Это случилось до Миф Дранора, когда Внутренние земли были населены варварами и злые драконы властвовали небесами. В те давние времена Эльминcтер был еще подростком и паc овец, мечтая о приключениях и подвигах. Столкнувшись с Верховным Чародеем, прилетевшим на драконе, мальчик попадает в мир, где правят жестокие, развращенные правители-чародеи. С терпением и мужеством Эльминстер старается все исправить. В результате мир возрождается, а он становится магом.
Вступление
– Конечно, правитель Морнгрим, – ответил Лхэо, указывая на лестницу черпаком, с которого все еще капал джалантовый отвар. – Он у себя. Вы знаете, как пройти.

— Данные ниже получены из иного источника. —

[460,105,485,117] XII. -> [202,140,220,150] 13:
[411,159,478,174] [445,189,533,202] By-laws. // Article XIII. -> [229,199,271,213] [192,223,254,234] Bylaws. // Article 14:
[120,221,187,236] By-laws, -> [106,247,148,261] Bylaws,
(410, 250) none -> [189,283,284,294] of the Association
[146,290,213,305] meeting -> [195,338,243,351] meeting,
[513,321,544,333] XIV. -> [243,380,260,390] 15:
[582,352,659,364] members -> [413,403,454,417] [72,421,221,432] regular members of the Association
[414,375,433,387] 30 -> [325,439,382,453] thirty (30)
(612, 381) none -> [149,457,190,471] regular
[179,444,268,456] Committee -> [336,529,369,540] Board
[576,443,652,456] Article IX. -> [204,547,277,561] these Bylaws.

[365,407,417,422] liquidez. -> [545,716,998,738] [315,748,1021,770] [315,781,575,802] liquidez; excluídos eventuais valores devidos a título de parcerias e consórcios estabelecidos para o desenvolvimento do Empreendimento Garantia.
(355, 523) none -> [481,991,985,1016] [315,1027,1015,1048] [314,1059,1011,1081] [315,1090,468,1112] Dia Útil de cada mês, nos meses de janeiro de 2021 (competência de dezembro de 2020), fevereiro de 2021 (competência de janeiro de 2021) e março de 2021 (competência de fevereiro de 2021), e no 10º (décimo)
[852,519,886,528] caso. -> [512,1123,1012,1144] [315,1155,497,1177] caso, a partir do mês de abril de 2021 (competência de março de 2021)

Морнгрим кивком поблагодарил писца и поспешил наверх, в полумрак, перешагивая зараз сразу через две пыльные ступеньки. Указания Старого Мага были довольно...

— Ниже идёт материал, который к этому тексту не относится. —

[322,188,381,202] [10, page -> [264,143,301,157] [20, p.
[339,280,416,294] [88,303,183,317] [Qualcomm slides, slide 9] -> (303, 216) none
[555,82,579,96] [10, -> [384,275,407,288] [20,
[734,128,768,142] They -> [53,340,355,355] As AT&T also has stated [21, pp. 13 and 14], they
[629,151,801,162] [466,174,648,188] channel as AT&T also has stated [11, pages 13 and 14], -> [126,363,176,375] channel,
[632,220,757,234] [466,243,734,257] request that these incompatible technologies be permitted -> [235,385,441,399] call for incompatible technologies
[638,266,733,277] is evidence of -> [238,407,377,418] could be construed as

Он остановился, потревоженная пыль медленно оседала вокруг него. Взгляду открылась уютная комнатка: полки, заставленные книгами, потертый ковер, удобное кресло... над крайним столом парила совсем готовая – осталось только раскурить – трубка Эльминстера. Но самого Старого Мага нигде не было видно.
Недоуменно пожав плечами, Морнгрим по другой лестнице прошел в следующую комнату, на полу которой одиноко подрагивал сияющий холодным белым светом круг. Эта маленькая круглая комнатка также была пуста.
Помедлив какое-то мгновение, правитель Долины Теней направился к последнему лестничному пролету.
Пролог
Настало Время Снятия Покрова, когда богиня Шар раскинула по небосводу свое просторное одеяние из фиолетовой темноты, украшенное блистающими звездами. День был прохладным, и ночь обещала быть ясной и холодной. Последние отблески дня тускло играли на длинных волосах одинокой наездницы, длинные тени ползли впереди нее.
Временами женщина оглядывалась на надвигающуюся ночь. Огромные темные с поволокой глаза, стрелы бровей, прекрасные русые локоны, обрамлявшие дерзкое белое личико, – суровая сила и острый ум не ладили с нежной красотой. Из-за этой ли силы или этой красоты многие из мужчин не могли не думать о ней. Даже королевы завидовали ее красоте – по крайней мере одна-то уж точно. Сейчас в ее огромных глазах не было гордости – только печаль. Весной по этим землям пронеслись пожары. Только обуглившиеся голые стволы торчали там, где буйствовала зеленая красота, которую она все еще помнила, и эти милые сердцу воспоминания составляли все, что осталось ныне от Халангорского Леса.
Когда на пыльную дорогу опустились сумерки, откуда-то с севера донесся волчий вой. Неподалеку в унисон ему завыл другой волк, но одинокая наездница едва ли обратила на это внимание. Видавшие виды рыцари, передвигавшиеся по этой дороге только большими, хорошо вооруженными отрядами, недоверчиво удивились бы ее спокойствию, и не только ему: женщина ехала налегке. Окутывавший ее длинный плащ, стеснявший движения правой руки, трепетал под порывами ветра. Невероятно, но эта высокая, стройная наездница путешествовала по опасной дороге даже без меча. Только глупец мог позволить себе такое! Рыцари скорее всего приняли бы ее или за сумасшедшую, или за колдунью и в этом случае обнажили бы клинки. Кстати сказать, они оказались бы не так уж и не правы.
Судя по вышитой серебристой надписи на плаще, ее звали Мириала Темноокая. За нелюдимый образ жизни, за силу ее колдовства многие крестьяне и горожане побаивались Мириалы, но в то же время любили ее: бывали случаи, когда эта колдунья, как вихрь возмездия, повергала жестоких баронов и забывших о чести и совести рыцарей, оставляя позади себя в назидание другим пылающие в темноте тела. Поэтому-то далеко не всем надменным обитателям замков была она мила и желанна.
Когда ночная темень опустилась на дорогу, Мириала, чуть придержав лошадь, сняла плащ. Она тихо произнесла какое-то слово, и одежда свилась у нее в руках, меняя свой цвет с привычного темно-зеленого на красновато-коричневый. Серебристая волшебная надпись, извиваясь змеей, превратилась в две скрещенные золотые трубы.